I think the longer I've been an Elder and the more I've studied and peached on the NT concelption of salvation as not mreely freeing us from the guilt of sin, but from its dominion, the less I am attracted to philsophical wranglings about evidence or logic as a bridge to understanding God.
I tell my kids all the time that it's not because people are too dumb to understand the logic of the Gospel, but they are under the thrall of sin and death.
It's not that I reject logic or common grace. I work as an Exec in IT and have great respect for those wo employ their minds to accomplish great things. I trust their deliberations on many matters more than I trust the arm chair ideas of many Christians who believe that their status as a Christian gives them insight on things they have never really studied.
Yet, as smart as any are, smarter than many of you, I cannot create the logical or phlosophical bridge to bring them from death to life.
Furthermore, the longer I listen to those who are convinced that people are just not using reason properly or need to understand Christianity in a certain way, the more I see them retreating from the ofensive claims of the Gospel. Ether that or, in the desire to remain completely philsophical, they'll turn the argument for God into an issue of the "most probable" explanation for reality.
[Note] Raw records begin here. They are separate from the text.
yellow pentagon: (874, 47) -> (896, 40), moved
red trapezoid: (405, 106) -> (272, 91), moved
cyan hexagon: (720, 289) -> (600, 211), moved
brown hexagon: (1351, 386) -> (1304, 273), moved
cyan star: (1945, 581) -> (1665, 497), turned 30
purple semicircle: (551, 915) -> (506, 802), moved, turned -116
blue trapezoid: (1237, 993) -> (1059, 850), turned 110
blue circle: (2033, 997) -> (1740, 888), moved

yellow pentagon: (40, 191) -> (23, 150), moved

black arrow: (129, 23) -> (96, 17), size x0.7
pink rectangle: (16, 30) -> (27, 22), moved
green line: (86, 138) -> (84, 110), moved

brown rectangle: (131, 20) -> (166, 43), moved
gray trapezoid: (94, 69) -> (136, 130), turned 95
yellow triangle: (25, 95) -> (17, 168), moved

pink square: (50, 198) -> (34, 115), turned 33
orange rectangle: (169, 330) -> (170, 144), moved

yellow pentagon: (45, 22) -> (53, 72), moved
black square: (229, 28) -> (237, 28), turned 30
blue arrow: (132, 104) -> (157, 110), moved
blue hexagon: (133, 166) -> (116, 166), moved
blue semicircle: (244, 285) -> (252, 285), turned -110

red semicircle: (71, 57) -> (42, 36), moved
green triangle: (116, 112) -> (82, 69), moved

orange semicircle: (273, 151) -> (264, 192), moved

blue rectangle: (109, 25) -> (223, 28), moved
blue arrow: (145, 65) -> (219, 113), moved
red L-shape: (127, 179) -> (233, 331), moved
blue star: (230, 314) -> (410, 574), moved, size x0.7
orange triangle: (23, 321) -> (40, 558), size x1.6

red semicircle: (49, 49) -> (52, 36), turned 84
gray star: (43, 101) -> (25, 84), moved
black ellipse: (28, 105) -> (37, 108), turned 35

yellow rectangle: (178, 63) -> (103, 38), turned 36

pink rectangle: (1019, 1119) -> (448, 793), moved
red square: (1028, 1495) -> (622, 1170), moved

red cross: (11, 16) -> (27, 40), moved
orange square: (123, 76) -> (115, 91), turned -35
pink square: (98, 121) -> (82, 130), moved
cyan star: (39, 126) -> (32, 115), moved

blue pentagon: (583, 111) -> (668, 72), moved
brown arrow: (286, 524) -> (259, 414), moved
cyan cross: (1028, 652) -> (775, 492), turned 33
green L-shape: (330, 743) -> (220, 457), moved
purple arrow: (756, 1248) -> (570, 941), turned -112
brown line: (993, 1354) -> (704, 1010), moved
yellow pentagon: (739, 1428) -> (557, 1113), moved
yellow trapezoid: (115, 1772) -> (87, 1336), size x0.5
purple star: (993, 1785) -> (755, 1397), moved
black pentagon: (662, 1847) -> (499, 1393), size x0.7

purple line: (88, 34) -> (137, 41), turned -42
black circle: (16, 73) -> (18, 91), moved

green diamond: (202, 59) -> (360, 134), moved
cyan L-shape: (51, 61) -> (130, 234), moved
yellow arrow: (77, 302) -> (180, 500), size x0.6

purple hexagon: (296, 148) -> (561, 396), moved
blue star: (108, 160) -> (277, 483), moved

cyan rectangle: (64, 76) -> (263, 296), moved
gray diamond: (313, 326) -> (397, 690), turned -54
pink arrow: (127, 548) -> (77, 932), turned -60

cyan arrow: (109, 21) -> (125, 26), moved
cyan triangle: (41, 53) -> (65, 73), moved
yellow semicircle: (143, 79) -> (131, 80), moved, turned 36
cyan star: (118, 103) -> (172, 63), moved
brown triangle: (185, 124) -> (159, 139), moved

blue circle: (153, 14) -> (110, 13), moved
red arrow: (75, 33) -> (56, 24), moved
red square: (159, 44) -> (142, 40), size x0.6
I know there are some today who employ a form of what they think is a Neo-Calvinistic approach to the culture to turn Christianity into the "subversive fulfillment" of all the systems that men create to recognize the image of God and intellect of those around them. Even TAG is a bit too much into the "show me how your system works and I'll show you how it falls to pieces". in my opinion, no matter what you do, there is no way to make a bridge to life. You might convince a person he/she has built their house on sand but, apart from the Spirit of God, they are no closer to life. Christ exposed many men and some came to faith by the Spirit but others walked away sad or just angry.
I guess, in the end, I've sort of come to the point where I read Van Til trying to come up with words to point out how far men can get with modern phlosophy or even pointing out (as Vos and others have) where forms of theological mutualism end up denying the Creator/creature distinction.
In the end, I find myself to be a creature who knows his Savior not primarily becausee I know more than my neighbor or members of my family but because Christ died to set me free and sent His Spirit to convert me in the preaching of the Word. Try putting that into a logical syllogism if you like, but I cannot convert those I love by simply telling htem the facts. That said, I cannot also just deny that God exists for the sake of arguing with them in the hopes that they'll understand some bit of logic that I want them to agree with.